Les demandeurs d’asile du Sénégal bénéficient également d’un taux d’accord élevé (20% en 2018), qui résulte principalement de persécutions persistantes envers les personnes homosexuelles. Le Code pénal sénégalais prévoit des peines de 1 à 5 ans d’emprisonnement pour les relations sexuelles entre personnes de même sexe. Les personnes LGBTI y font l’objet de violences et de discriminations, lesquelles ne sont pas sanctionnées par les autorités. Les instances françaises de l’asile protègent ainsi régulièrement des Sénégalais lorsque des persécutions sont constatées en raison de « l’appartenance à certain groupe social », motif figurant dans la Convention de Genève de 1951 relative au statut de réfugié.
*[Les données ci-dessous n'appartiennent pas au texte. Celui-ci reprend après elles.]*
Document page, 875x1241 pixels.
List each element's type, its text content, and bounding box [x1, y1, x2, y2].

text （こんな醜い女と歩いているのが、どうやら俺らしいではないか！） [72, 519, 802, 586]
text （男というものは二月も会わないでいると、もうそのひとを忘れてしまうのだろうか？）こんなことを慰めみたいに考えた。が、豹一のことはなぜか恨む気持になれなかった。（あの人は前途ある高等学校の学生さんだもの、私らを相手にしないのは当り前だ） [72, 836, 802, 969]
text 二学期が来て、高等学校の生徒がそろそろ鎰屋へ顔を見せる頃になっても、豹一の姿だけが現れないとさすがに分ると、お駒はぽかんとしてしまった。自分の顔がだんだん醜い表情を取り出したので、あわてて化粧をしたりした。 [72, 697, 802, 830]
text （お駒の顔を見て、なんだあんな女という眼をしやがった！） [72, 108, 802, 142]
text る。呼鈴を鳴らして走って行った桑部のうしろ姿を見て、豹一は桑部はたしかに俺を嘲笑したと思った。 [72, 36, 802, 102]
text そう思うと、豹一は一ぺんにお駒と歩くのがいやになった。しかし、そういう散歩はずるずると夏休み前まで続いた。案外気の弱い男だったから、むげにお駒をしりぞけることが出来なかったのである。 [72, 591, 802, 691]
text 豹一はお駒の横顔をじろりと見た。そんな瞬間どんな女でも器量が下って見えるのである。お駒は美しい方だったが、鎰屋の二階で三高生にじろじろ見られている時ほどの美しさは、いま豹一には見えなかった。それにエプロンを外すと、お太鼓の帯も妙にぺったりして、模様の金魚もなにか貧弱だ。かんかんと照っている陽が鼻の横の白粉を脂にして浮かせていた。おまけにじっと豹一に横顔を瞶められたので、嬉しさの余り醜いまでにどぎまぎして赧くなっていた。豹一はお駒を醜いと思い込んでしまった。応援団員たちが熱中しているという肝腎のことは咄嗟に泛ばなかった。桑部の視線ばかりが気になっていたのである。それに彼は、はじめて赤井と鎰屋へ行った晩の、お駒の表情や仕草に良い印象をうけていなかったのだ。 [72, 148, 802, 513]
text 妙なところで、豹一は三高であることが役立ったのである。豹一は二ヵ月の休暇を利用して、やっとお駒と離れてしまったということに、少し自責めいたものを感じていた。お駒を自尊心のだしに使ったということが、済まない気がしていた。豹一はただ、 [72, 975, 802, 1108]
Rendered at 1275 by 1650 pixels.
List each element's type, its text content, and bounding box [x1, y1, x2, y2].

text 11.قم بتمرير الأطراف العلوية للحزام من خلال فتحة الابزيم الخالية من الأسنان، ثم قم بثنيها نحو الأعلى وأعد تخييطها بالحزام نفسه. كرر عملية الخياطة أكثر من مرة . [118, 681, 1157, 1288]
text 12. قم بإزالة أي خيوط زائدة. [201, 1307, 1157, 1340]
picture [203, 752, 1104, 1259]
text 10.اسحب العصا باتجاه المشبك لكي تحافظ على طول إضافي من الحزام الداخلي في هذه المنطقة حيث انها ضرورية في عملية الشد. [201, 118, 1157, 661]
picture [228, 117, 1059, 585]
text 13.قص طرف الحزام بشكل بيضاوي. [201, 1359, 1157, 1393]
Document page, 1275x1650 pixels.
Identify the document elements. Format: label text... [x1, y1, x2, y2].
Dans l’attente de la décision du Conseil d’État sur sa requête, Forum réfugiés-Cosi demande aux instances de l’asile de veiller à un examen attentif de toutes les demandes de protection, y compris lorsqu’elles émanent de demandeurs originaires de « pays d’origine sûr », avec une vigilance renforcée pour les personnes vulnérables. L’OFPRA comme la CNDA peuvent au demeurant user – et pourraient donc le faire bien davantage qu’elles ne le font aujourd’hui – de la faculté que leur donne la loi de reclasser certaines de ces demandes en procédure normale.
* CESEDA – Article L.722-1
Un pays est considéré comme un pays d'origine sûr lorsque, sur la base de la situation légale, de l'application du droit dans le cadre d'un régime démocratique et des circonstances politiques générales, il peut être démontré que, d'une manière générale et uniformément pour les hommes comme pour les femmes, quelle que soit leur orientation sexuelle, il n'y est jamais recouru à la persécution, ni à la torture, ni à des peines ou traitements inhumains ou dégradants et qu'il n'y a pas de menace en raison d'une violence qui peut s'étendre à des personnes sans considération de leur situation personnelle dans des situations de conflit armé international ou interne.